Finished herbal products consist of herbal preparations made from one or more herbs. If more than one herb is used, the term “mixture herbal product” can also be used. Finished herbal products and mixture herbal products may contain excipients in addition to the active ingredients. However, finished products or mixture herbal products to which chemically defined active substances have been added, including synthetic compounds and/or isolated constituents from herbal materials, are not considered to be herbal.
Traditional use of herbal medicines refers to the long historical use of these medicines. Their use is well established and widely acknowledged to be safe and effective, and may be accepted by national authorities.
Therapeutic activity refers to the successful prevention, diagnosis and treatment of physical and mental illnesses. Treatment includes beneficial alteration or regulation of the physical and mental status of the body and development of a sense of general well-being as well as improvement of symptoms.
Active ingredients refer to ingredients of herbal medicines with therapeutic activity. Where the active ingredients have been identified, the preparation of the finished herbal product should be standardized to ensure that it always contains a defined amount of the active ingredients, providing adequate analytical methods are available. In cases where it is not possible to identify the active ingredients, the whole herbal medicine may be considered as one active ingredient.
Traditional medicine is the sum total of the knowledge, skills and practices based on the theories, beliefs and experiences indigenous to different cultures, whether explicable or not, used in the maintenance of health and in the prevention, diagnosis, improvement or treatment of physical and mental illness. The terms “complementary medicine”, “alternative medicine” and “nonconventional medicine” are used interchangeably with “traditional medicine” in some countries.
Terms relating to safety monitoring of medicinal products The terms and definitions below have been adopted by the national pharmacovigilance centres participating in the WHO International Drug Monitoring Programme. Different medical paradigms may view clinical events differently in their relationship to herbal medicines, whether they are expected therapeutic outcomes or adverse reactions.
Side effect. Any unintended effect of a pharmaceutical product occurring at doses normally used in humans that is related to the pharmacological properties of the drug. Adverse event/experience. Any untoward medical occurrence that may present during treatment with a pharmaceutical product but that does not necessarily have a causal relationship with this treatment.

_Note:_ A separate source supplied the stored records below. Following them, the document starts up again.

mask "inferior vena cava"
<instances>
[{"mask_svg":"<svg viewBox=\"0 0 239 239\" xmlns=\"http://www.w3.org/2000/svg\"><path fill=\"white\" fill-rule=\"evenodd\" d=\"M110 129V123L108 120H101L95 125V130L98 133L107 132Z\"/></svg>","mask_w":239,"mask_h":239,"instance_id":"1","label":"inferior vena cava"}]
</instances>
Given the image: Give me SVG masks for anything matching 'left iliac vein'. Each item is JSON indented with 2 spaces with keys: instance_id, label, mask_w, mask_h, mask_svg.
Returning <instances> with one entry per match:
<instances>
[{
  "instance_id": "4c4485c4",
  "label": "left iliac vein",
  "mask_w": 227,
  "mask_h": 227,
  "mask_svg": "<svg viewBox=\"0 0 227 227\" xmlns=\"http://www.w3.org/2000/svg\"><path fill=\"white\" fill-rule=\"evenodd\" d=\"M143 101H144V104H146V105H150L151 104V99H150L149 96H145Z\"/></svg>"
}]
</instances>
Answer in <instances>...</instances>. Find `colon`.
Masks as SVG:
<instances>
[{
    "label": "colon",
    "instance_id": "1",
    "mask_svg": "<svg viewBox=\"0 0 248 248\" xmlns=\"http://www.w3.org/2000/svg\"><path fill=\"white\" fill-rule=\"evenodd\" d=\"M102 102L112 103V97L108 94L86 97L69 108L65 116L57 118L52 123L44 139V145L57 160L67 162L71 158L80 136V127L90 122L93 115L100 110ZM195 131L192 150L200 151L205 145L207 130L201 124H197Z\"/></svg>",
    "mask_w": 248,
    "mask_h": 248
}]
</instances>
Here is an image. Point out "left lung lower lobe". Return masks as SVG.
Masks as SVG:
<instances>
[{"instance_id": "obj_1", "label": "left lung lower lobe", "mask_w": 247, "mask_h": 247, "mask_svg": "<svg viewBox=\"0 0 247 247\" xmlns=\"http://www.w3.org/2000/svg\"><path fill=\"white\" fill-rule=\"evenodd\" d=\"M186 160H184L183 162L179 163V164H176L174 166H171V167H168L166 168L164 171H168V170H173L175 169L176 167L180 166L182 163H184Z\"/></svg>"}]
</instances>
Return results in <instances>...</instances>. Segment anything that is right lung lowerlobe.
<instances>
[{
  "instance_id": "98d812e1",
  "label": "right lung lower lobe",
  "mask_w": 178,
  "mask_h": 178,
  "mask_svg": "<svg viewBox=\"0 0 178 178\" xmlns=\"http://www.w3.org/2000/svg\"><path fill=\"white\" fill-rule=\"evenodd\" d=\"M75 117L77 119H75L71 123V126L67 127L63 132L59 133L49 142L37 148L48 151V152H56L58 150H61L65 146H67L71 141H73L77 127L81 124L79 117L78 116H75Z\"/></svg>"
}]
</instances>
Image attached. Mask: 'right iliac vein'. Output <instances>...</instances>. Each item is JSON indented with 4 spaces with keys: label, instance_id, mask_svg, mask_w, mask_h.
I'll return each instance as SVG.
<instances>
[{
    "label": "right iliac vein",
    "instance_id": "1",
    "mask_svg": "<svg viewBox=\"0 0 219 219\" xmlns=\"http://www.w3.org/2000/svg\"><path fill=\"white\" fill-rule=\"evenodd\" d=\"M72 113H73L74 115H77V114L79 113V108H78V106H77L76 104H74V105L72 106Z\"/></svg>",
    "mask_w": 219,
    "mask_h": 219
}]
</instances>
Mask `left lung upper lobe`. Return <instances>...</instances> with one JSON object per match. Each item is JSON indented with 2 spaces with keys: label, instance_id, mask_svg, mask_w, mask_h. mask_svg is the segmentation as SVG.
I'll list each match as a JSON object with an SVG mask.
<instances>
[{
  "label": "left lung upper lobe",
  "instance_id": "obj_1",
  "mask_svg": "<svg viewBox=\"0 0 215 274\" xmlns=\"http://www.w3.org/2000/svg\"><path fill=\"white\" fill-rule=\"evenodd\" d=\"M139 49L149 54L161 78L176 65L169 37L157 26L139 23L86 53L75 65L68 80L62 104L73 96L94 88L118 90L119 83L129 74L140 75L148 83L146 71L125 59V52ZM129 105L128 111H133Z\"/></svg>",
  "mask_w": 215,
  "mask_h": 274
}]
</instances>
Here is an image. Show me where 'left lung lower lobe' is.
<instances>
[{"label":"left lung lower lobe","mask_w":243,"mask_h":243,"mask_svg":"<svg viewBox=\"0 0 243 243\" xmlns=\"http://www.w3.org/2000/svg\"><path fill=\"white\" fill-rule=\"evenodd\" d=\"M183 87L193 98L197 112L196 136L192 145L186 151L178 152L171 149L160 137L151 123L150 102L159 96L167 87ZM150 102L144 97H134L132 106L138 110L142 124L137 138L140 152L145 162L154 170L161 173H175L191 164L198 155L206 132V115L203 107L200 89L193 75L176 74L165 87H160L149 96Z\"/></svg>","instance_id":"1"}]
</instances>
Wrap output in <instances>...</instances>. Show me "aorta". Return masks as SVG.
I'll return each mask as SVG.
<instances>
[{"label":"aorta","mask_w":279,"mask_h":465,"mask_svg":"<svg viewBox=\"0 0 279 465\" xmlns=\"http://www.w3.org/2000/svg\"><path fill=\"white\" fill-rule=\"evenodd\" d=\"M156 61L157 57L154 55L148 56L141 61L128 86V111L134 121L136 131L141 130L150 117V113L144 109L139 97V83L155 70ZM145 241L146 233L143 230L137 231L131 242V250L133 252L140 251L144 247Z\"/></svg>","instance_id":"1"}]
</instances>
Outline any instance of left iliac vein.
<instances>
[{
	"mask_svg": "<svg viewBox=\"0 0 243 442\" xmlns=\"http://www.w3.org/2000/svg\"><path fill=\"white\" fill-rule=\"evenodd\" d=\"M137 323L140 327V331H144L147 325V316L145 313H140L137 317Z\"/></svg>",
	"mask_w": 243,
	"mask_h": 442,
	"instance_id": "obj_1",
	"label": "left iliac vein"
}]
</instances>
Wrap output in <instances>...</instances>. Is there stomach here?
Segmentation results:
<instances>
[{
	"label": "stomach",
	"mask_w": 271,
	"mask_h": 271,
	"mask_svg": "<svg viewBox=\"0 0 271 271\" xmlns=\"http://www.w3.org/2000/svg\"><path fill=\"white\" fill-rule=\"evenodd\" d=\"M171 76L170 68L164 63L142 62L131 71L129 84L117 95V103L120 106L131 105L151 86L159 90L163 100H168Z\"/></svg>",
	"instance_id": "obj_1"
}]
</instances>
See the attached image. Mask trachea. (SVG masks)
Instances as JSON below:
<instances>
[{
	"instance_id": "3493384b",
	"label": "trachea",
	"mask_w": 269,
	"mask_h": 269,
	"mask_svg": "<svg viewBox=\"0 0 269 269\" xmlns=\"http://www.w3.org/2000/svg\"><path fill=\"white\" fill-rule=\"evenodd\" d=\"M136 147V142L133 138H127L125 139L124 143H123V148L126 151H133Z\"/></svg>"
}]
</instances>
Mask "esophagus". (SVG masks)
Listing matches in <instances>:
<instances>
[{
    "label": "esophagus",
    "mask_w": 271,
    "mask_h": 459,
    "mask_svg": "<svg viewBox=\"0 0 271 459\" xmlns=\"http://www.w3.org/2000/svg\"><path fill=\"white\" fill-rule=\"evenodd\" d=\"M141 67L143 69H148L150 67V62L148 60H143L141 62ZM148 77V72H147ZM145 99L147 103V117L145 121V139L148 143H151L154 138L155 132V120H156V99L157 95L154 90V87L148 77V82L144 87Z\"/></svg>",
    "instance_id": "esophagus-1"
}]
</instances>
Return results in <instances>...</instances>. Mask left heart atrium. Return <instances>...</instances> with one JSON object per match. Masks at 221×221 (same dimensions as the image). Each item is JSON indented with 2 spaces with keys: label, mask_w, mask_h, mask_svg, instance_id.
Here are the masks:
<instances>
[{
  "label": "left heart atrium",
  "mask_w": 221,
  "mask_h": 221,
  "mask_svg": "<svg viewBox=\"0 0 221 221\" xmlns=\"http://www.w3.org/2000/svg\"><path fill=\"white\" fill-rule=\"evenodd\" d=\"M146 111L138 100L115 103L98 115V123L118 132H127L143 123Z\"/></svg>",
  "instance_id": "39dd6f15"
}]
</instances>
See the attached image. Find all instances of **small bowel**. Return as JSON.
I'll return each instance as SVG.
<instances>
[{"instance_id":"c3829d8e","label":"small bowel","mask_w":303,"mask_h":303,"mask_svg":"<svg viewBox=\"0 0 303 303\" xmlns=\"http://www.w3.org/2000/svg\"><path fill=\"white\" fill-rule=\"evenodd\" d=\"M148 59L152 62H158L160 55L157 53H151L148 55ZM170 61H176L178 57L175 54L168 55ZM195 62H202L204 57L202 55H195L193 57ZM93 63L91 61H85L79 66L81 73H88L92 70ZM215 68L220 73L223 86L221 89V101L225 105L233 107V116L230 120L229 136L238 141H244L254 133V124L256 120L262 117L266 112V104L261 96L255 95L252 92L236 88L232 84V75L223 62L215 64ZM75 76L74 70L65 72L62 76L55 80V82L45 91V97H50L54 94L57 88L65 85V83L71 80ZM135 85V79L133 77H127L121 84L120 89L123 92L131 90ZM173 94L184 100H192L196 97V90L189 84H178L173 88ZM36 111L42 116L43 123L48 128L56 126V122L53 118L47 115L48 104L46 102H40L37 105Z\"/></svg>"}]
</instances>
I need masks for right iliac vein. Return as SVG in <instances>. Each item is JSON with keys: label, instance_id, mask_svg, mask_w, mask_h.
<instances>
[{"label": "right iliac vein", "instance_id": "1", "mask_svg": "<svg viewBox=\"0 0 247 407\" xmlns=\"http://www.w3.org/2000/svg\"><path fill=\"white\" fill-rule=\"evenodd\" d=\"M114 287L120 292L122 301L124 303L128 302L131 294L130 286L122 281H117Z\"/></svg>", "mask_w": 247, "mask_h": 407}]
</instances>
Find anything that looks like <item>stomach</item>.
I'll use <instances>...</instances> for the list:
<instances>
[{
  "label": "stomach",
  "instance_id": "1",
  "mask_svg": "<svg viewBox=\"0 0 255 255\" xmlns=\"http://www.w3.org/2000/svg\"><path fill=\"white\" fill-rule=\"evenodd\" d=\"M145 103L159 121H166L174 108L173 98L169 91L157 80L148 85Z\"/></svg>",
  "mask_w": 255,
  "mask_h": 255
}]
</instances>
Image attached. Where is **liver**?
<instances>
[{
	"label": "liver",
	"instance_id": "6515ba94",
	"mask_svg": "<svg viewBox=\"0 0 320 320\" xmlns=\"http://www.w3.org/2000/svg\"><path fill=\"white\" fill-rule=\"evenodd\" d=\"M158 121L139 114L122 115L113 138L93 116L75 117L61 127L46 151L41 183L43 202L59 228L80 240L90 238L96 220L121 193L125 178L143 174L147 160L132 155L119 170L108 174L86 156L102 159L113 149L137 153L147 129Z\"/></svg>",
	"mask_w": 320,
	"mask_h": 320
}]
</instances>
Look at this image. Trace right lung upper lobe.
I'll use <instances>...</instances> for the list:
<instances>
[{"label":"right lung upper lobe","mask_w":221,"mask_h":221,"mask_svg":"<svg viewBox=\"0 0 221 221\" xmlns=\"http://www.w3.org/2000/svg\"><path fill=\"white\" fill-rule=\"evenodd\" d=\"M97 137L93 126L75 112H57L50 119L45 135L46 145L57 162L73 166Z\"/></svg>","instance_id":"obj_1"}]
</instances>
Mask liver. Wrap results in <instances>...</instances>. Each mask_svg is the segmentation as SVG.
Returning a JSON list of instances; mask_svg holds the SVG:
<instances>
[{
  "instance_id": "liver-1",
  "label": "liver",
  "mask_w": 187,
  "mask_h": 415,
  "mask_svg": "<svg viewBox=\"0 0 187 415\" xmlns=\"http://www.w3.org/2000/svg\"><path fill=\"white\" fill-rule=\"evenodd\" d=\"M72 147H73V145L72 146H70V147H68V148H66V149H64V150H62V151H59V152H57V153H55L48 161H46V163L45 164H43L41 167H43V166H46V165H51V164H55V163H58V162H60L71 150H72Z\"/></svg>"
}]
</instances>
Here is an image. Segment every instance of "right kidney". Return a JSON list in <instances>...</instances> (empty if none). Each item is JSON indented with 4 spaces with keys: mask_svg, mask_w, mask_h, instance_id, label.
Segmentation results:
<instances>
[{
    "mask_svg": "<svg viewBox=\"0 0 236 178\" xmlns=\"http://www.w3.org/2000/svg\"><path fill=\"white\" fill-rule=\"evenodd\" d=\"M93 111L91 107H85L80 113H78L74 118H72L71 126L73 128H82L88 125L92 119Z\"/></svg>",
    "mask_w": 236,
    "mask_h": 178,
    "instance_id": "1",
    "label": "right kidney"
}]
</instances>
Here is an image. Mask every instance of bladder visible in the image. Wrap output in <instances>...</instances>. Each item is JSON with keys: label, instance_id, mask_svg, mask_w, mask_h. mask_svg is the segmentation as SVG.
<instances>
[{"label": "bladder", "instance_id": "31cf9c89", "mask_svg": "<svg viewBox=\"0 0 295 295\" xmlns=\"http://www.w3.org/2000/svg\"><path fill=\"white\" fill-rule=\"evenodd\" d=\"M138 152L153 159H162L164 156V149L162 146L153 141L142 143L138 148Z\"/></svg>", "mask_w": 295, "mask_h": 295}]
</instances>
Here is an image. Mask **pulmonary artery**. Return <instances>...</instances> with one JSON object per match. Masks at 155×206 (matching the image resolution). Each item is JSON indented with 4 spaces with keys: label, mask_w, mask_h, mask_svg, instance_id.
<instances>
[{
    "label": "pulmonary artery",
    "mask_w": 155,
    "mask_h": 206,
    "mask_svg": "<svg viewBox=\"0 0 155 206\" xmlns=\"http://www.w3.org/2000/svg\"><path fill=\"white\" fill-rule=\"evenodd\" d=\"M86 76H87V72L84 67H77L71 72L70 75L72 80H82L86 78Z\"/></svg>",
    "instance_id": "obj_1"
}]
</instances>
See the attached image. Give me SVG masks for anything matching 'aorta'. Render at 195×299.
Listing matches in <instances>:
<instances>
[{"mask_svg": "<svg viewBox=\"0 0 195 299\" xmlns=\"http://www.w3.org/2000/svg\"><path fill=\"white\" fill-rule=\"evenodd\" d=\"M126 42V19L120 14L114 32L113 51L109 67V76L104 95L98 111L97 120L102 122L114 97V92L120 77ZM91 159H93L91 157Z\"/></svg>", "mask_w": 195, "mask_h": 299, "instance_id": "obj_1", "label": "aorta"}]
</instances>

Serious adverse event. Any untoward medical occurrence that, at any dose:
- results in death
- requires inpatient hospitalization or prolongation of existing hospitalization
- results in persistent or significant disability/incapacity
- is life-threatening
Adverse reaction. A response to a drug that is noxious and unintended, and that occurs at doses normally used in humans for the prophylaxis, diagnosis or therapy of disease, or for the modification of physiological function.
Unexpected adverse reaction. An adverse reaction, the nature or severity of which is not consistent with domestic labeling or market authorization, or expected from the characteristics of the drug.
Signal. Reported information on a possible causal relationship between an adverse event and a drug, the relationship being unknown or incompletely documented previously. Usually, more than a single report is required to generate a signal, depending upon the seriousness of the event and the quality of the information.
Spontaneous reporting. A system whereby case reports of adverse drug events are voluntarily submitted by health professionals and pharmaceutical manufacturers to the national regulatory authority.
Pharmacovigilance is the science and activities relating to the detection, assessment, understanding and prevention of adverse effects or any other possible drug-related problems.
National pharmacovigilance centre. A single, governmentally recognized centre (or part of an integrated system) within a country with the clinical and scientific expertise to collect, collate, analyze and give advice on all information related to drug safety.